Integrate using the boundaries:

$$\displaystyle \int_{y_0}^{e^{-2t}y}\,du=-5\int_{0}^{t}e^{-2v}\,dv$$

$$\displaystyle e^{-2t}y-y_0=\frac{5}{2}\left(e^{-2t}-1\right)$$

$$\displaystyle y-y_0e^{2t}=\frac{5}{2}\left(1-e^{2t}\right)$$

$$\displaystyle y=\left(y_0-\frac{5}{2}\right)e^{2t}+\frac{5}{2}$$

#### karush

##### Well-known member
$\quad\displaystyle \frac{dy}{dt}=2y-5, \quad y(0)=y_0$
rewrite
$\quad y'-2y=-5$
obtain u(x)
$\quad u(x)=\exp\int-2\, dx = e^{-2t}$
then
$\quad (e^{-2t}y)'=-5e^{-2t}$
integrate both sides
$\quad\displaystyle e^{-2t}y=-5\int e^{-2t} dt=-5e^{-2t}+c_1$
finally
$\quad\displaystyle y =-5\frac{e^{-2t}}{e^{-2t}}+\frac{c_1}{e^{-2t}}=c_1e^{2t}-5$
so at $\quad y(0)=y_0$
$\quad\displaystyle y(0)=-5+c_1=y_0$
then
$\quad\displaystyle c_1=y_0+5$

#### karush

##### Well-known member
We have:

$$\displaystyle \frac{d}{dt}\left(e^{-2t}y\right)=-5e^{-2t}$$

Integrate using the boundaries:

$$\displaystyle \int_{y_0}^{e^{-2t}y}\,du=-5\int_{0}^{t}e^{-2v}\,dv$$

$$\displaystyle e^{-2t}y-y_0=\frac{5}{2}\left(e^{-2t}-1\right)$$

$$\displaystyle y-y_0e^{2t}=\frac{5}{2}\left(1-e^{2t}\right)$$

$$\displaystyle y=\left(y_0-\frac{5}{2}\right)e^{2t}+\frac{5}{2}$$

well that is pretty cool .... better than the book process
but I still don't think the boundary thing has registered with me

#### topsquark

##### Well-known member
MHB Math Helper
well that is pretty cool .... better than the book process
but I still don't think the boundary thing has registered with me
When solving differential equations you see a lot of arbitrary constants. (ie. there are many solutions to the same differential equation.) The boundary conditions simply give you information about those constants.
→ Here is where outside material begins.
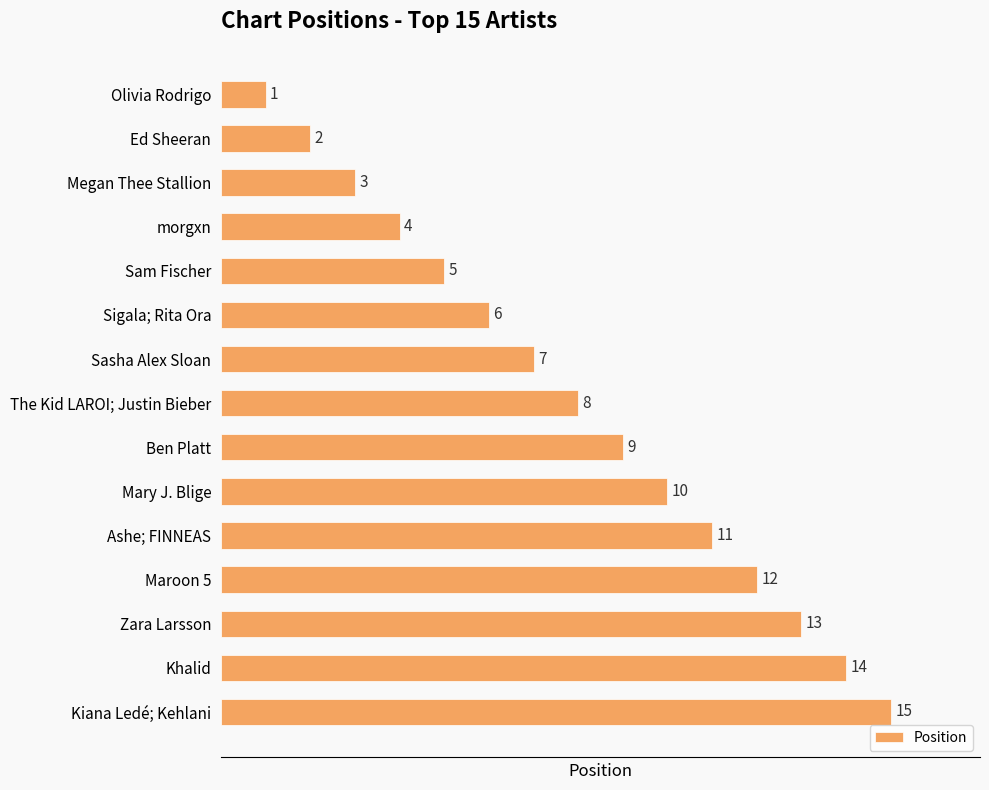

Does the chart contain any negative values?

No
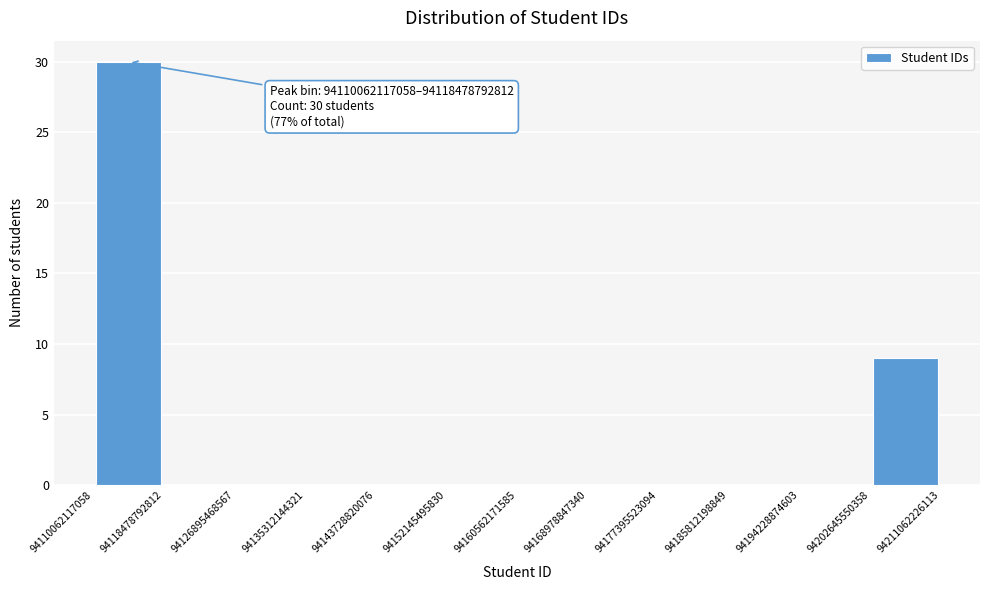

Over which range of the x-axis is the bar tallest?

94110062117058 to 94118478792812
In this case you had c1 as a constant after solving the differential equation. The boundary condition $$\displaystyle y(0) = y_0$$ tells you what c1 is in terms of $$\displaystyle y_0$$. Perhaps it would be more meaningful to you if we specified y(0) = 3 or something like that.

-Dan